Hi,

On 2025-12-12 14:21:47 -0500, Greg Burd wrote:
> 
> On Fri, Dec 12, 2025, at 11:03 AM, Nathan Bossart wrote:
> > +/*
> > + * _InterlockedExchange() generates a full memory barrier (or release
> > + * semantics that ensures all prior memory operations are visible to
> > + * other cores before the lock is released.
> > + */
> > +#define S_UNLOCK(lock) (InterlockedExchange(lock, 0))
> 
> Nathan, thanks for looking at the patch!
> 
> > This seems to change the implementation from
> >
> >     #define S_UNLOCK(lock)  \
> >             do { _ReadWriteBarrier(); (*(lock)) = 0; } while (0)
> >
> > in some cases, but I am insufficiently caffeinated to figure out what
> > platforms use which implementation.  In any case, it looks like we are
> > changing it for some currently-supported platforms, and I'm curious why.
> 
> This change is within _MSC_VER, but AFAICT this intrinsic is available
> across their supported platforms.  The previous implementation of S_UNLOCK()
> boils down to a no-op because the _ReadWriteBarrier()[1] is a hint to the
> compiler and does not emit any instruction on any platform and it's also
> deprecated.  So, on MSVC S_UNLOCK is an unguarded assignment and then a loop
> that will be optimized out, not really what we wanted I'd imagine.

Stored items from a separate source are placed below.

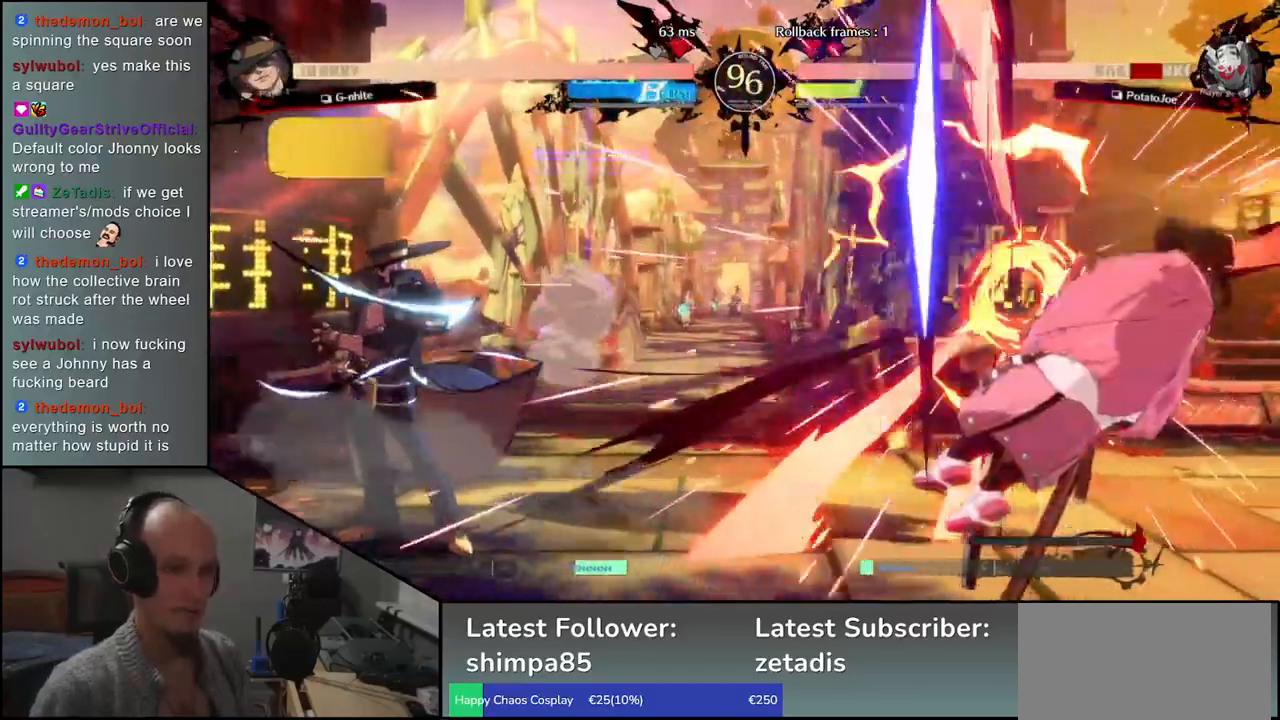
{"buttons": [], "left_stick": "right", "events": [[67, "CROSS", "up"], [117, "left_stick", "center"], [400, "left_stick", "right"]]}
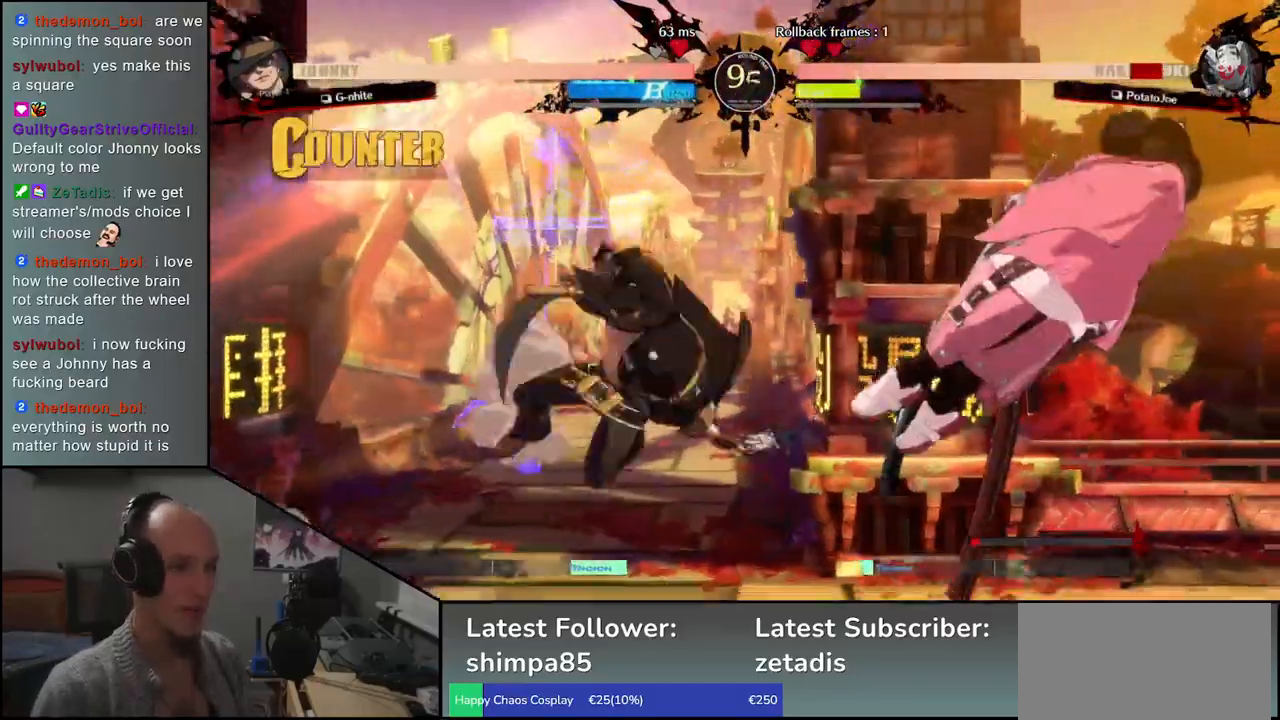
{"buttons": [], "left_stick": "down-right", "events": [[483, "left_stick", "down-right"]]}
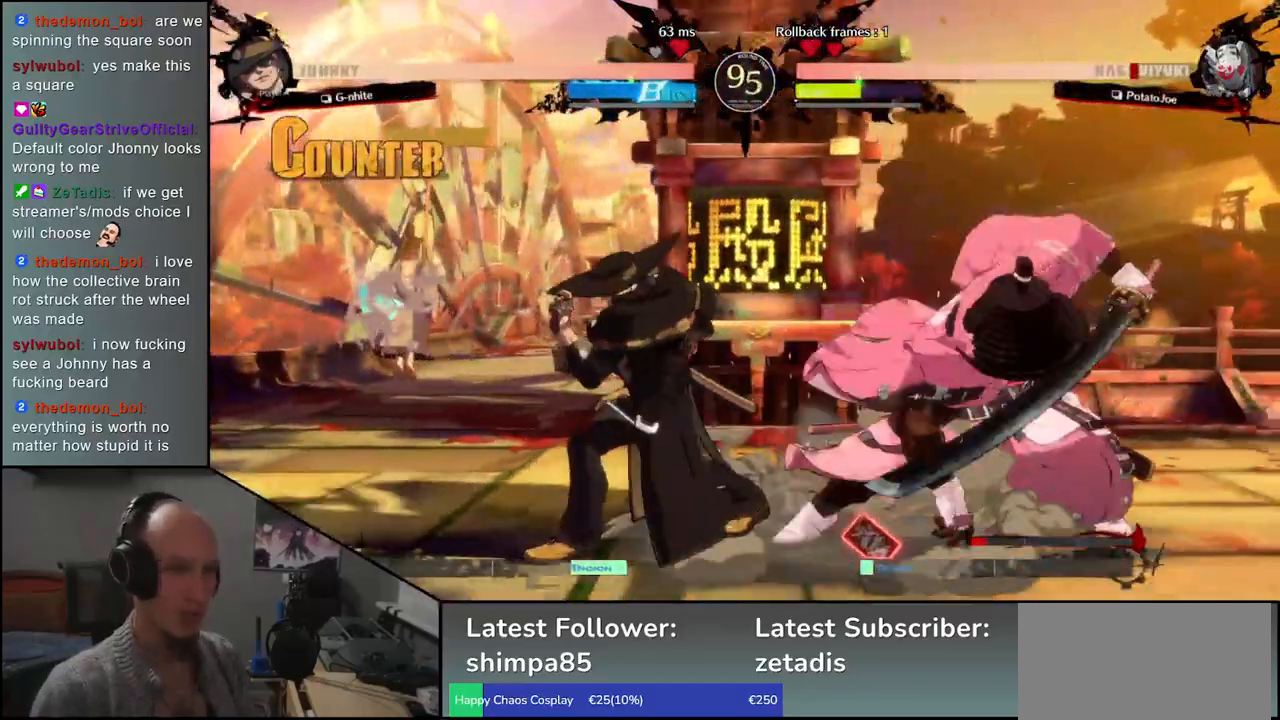
{"buttons": [], "left_stick": "up-right", "events": [[483, "left_stick", "up-right"]]}
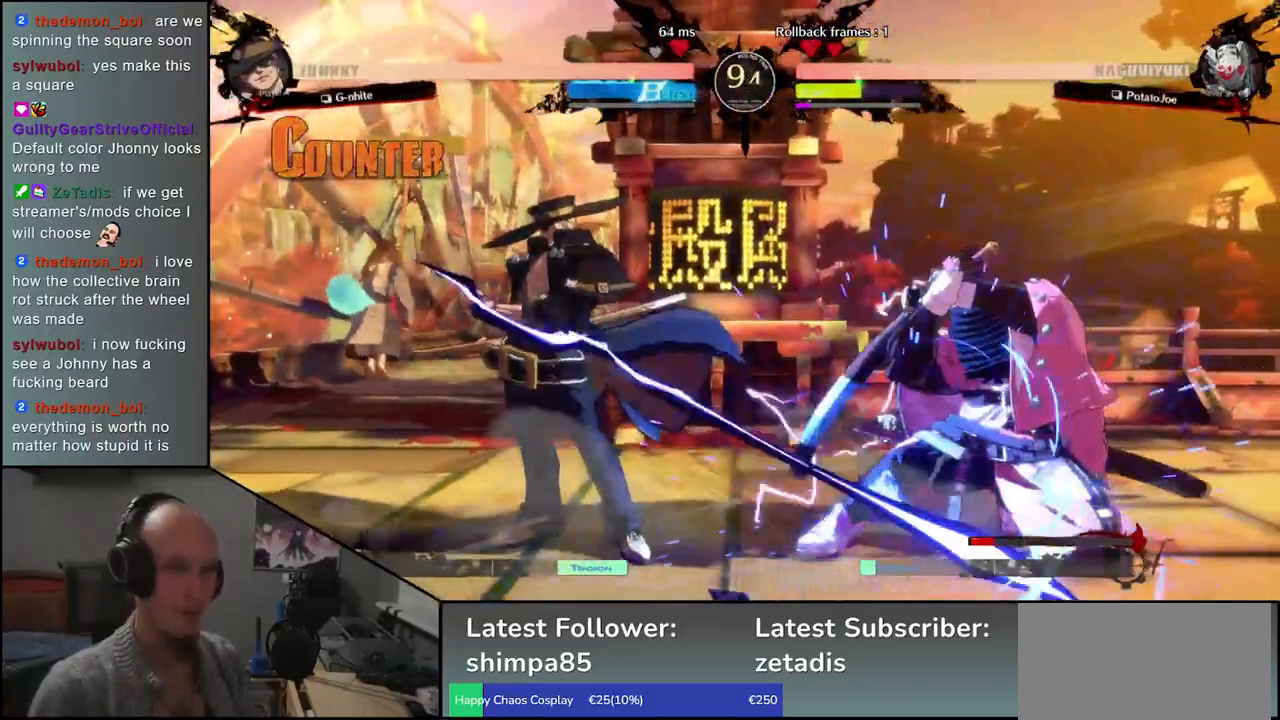
{"buttons": [], "left_stick": "down-right", "events": [[150, "left_stick", "down-right"]]}
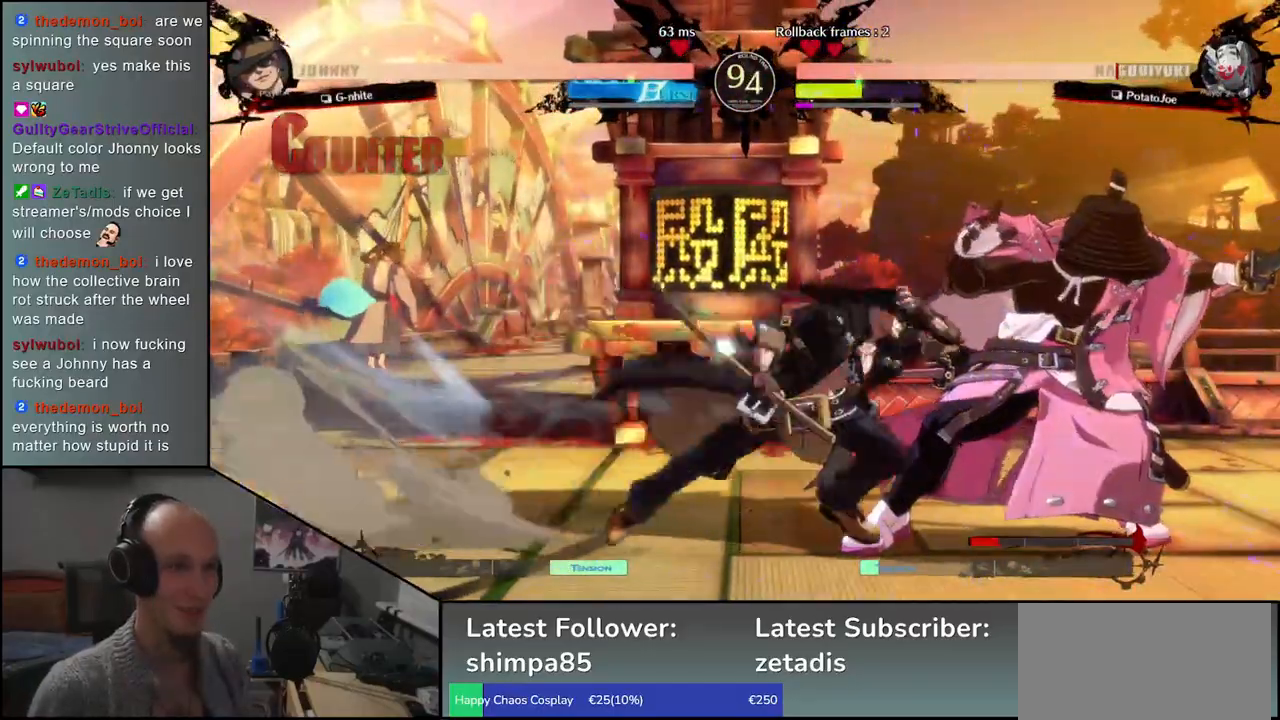
{"buttons": [], "left_stick": "down-right", "events": [[150, "left_stick", "up-right"], [350, "left_stick", "down-right"]]}
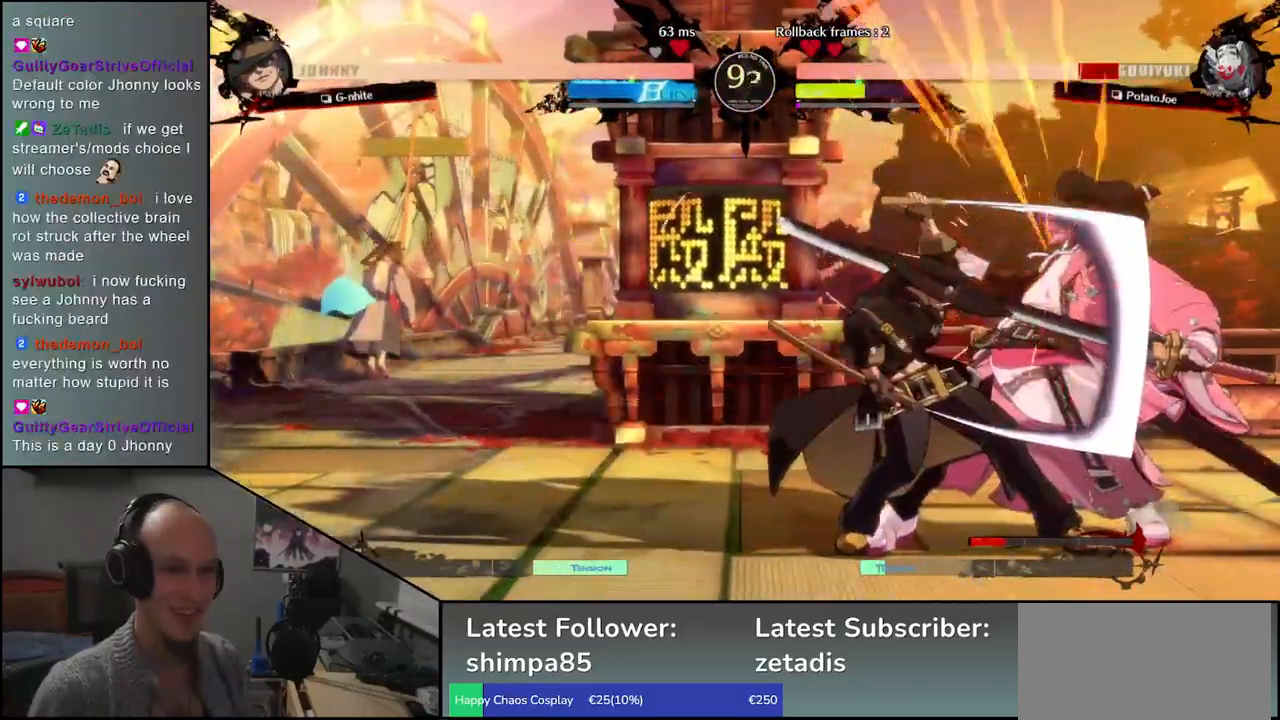
{"buttons": [], "left_stick": "down-right", "events": []}
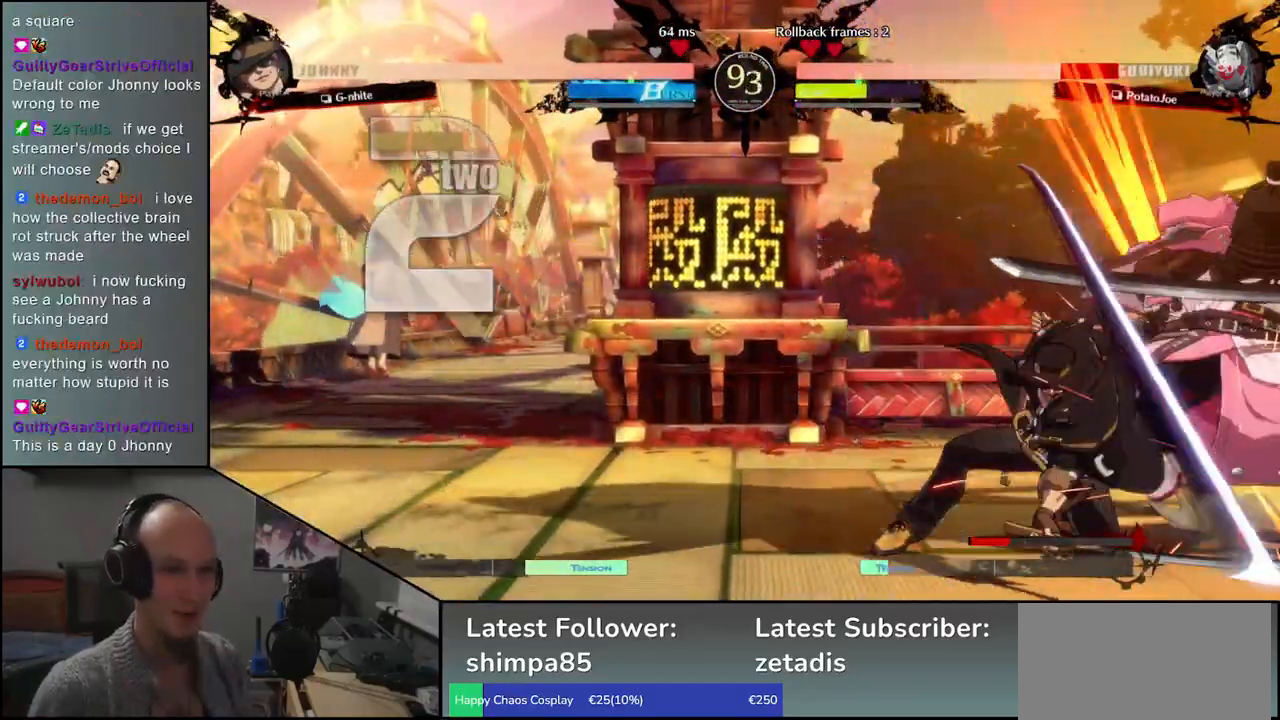
{"buttons": [], "left_stick": "down-right", "events": []}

I don't think it can be optimized out, that should be prevented by
_ReadWriteBarrier() being a compiler barrier.


> My tests with godbolt showed this to be true, no instruction barriers
> emitted.  I think it was Andres[2] who suggested replacing it with
> _InterlockedExchange()[3].  So, given that _ReadWriteBarrier() is deprecated
> I decided not to specialize this change to only the ARM64 platform, sorry
> for not making that clear in the commit or email.

I don't think that's a good idea - the _ReadWriteBarrier() is sufficient on
x86 to implement a spinlock release (due to x86 being a total store order
architecture, once the lock is observed as being released, all the effects
protected by the lock are also guaranteed to be visible).  Making the
spinlocks use an atomic op for both acquire and release does cause measurable
slowdowns on x86 with gcc, so I'd expect the same to be true on windows.